Excerpt from VACUUM COUNTY

Excerpt from PART ONE, Chapter 4

Copyright 1991 Aya Katz

Chapter 4

DAVID

FROM THE CORRESPONDENCE OF MICKEY SMITH

Dear Jonny,

I wish you would come home. Things are getting awful hot here, and I just know it would be better if you came back to keep the peace. Daddy and David are at each other's throats ...well, mostly Daddy is at David's throat. And I wouldn't mind it so much, except that I think it's beginning to affect our marriage. I mean, I've got to stand up for David with Daddy and for Daddy with David and it's driving me nuts.

All right, besides which, I think maybe David's been sniffing around some other woman, I haven't quite made out who. Now, don't go pooh-poohing me, I've been around and I know it's perfectly natural and all that. I mean he wouldn't be a man if he didn't. But with everything else that's going on, I just can't get a handle on it.

Please come home, okay? I mean it's not like you'd be giving up anything. You told me yourself how much you hate law school and how you're only doing it for Daddy. So what's the point? Daddy needs you right here. You were always the one who kept the peace. Always the good little boy. You could get Daddy's mind off David, and keep an eye on David in the process. I'd be ever so grateful. Do Mickey a favor.

Last night was one for the records. David was pretty quiet himself, because I had been trying to get him to tell me where he'd been that afternoon, seeing as how he wasn't in Court and he wasn't in his office and I just couldn't run him down anywhere. Three whole missing hours! Well, he just played it cool, but anyway that made us late for dinner with Daddy. Abner was there, too, see, and I'm not sure that it helped.

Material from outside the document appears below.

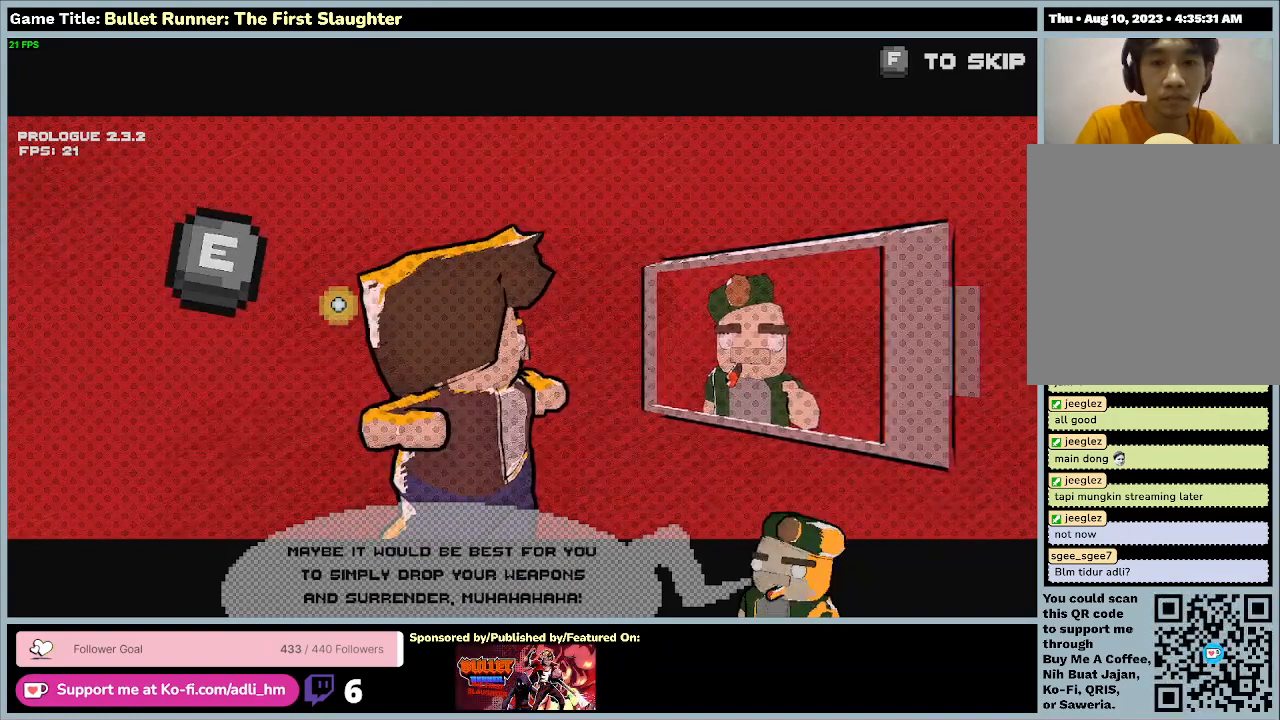
Gameplay with keyboard; each line is a JSON object with the keys held at the frame after it. "events" lists presses ("down") and releases ("up") of "0", "1", "2", "3", "4", "5", "6", "7", "8", "9", "a", "alt", "b", "c", "caps_lock", "ctrl", "d", "down", "e", "escape", "f", "f1", "f2", "f3", "f4", "f5", "f6", "f7", "f8", "g", "h", "i", "j", "k", "l", "left", "m", "n", "o", "p", "q", "r", "return", "right", "s", "shift", "space", "t", "tab", "tilde", "u", "up", "v", "w", "x", "y" and "z" between this image and that frame as [ms after this image, input, new state], when the widget could be followed in between. No other keys are recorded. Mouse input is not recorded.
{"keys": [], "events": [[100, "e", "down"], [467, "e", "up"]]}
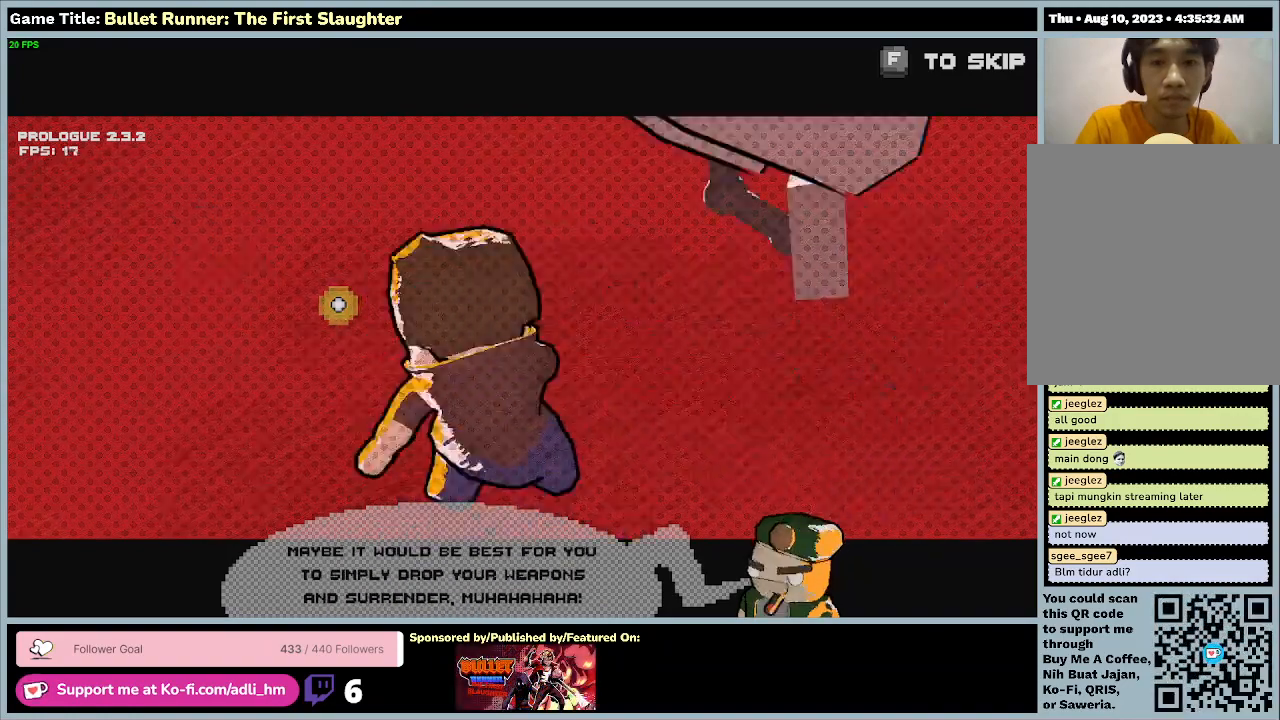
{"keys": [], "events": []}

We got through dinner okay, you know, David even got a bit talkative and all and he was telling us about one of his cases. Some drunk, see, who had managed to kick the habit, by taking up dope. Abner laughed. But Daddy got real grim and he said, "Now, Dave, you know I don't need to hear about that off the bench."

The rest of the evening was just dishes clattering and glasses jingling, because Daddy was getting real morose, you know how he gets sometimes. So after dinner I said: "Why don't you play something for us, David?"

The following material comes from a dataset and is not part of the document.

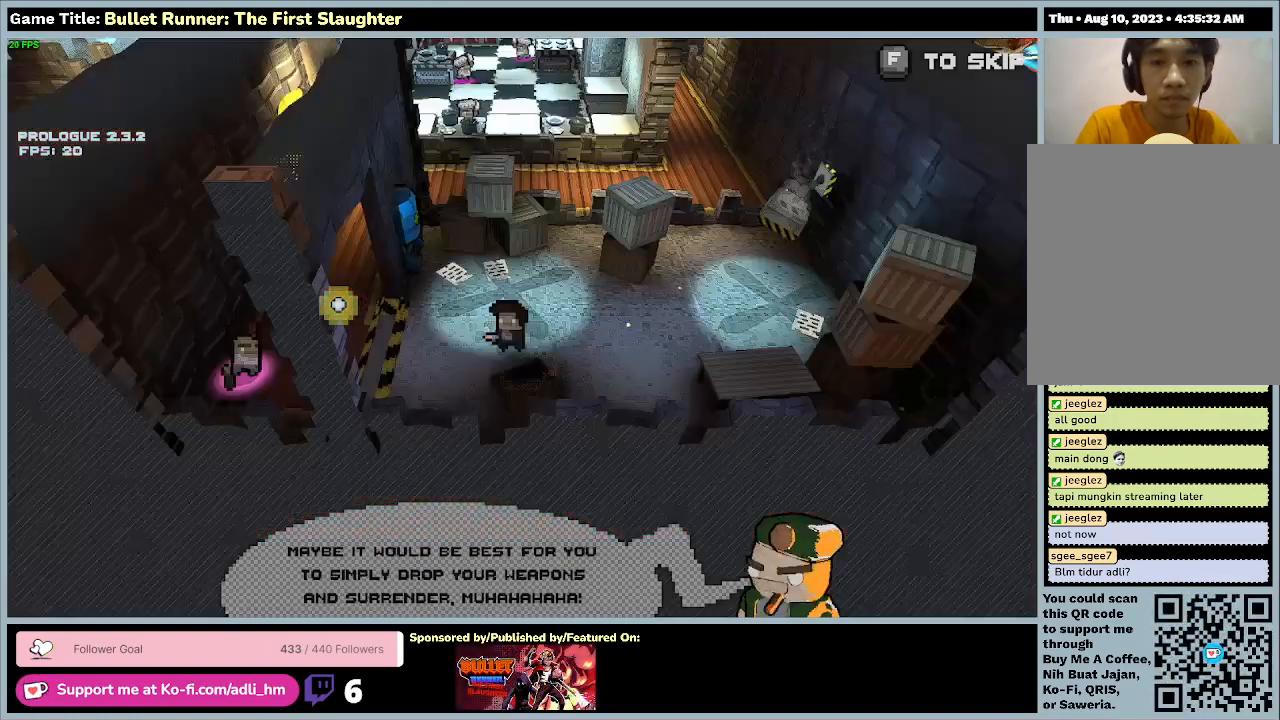
{"keys": [], "events": []}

David gave me this funny look. "I thought you didn't want me to make a spectacle of myself."

"Not in public. And not with those bawdy songs you sing. But you can play something for the family, provided it's decent."

David gave me a lopsided smile. "Why, thank you, Mickey," he said, "for your kind permission." But he wasn't mad. He got out the guitar and started to tune it. "What shall I play?" he asked.

Nobody else said anything, so I said: "Play 'Red River Valley.' Daddy loves that song. Don't you, Daddy?"

Daddy didn't say anything, he just took his gun off the mantle and started cleaning it with those little white cleaning patches, and he kept removing the bullets and placing them in the ashtray by his armchair, and then putting them back in again. Abner just watched him.

So David started singing, and I listened and Abner listened and Daddy fiddled with his gun, and then bam, right out of the blue Daddy just kind of pulled the gun out and aimed sort of at the top of David's head and paused and shot and David just kind of sat there staring at him. The bullet went into the wall right above David's head.

Daddy got up, all sober like. "Sorry," he said. "I didn't know it was loaded." Only it didn't sound like he was sorry.

"Well," Abner said, "when an audience starts shooting at you, you know you need to work on your act."

David just left. I mean he didn't say anything. He went out the door and he drove away, leaving me stranded there. I tried to talk to Daddy, but he said he was tired and went to bed. So Abner took me home. "I guess you could say he's had fair warning," Abner said. I don't know what the devil he was talking about.

When I got home, David wasn't there. Don't know where he spent the night.

So, you see, Jonny, it really is bad. And if anybody can fix it, that would be you. Drop out --you want to anyway-- and come home where you belong. We need you.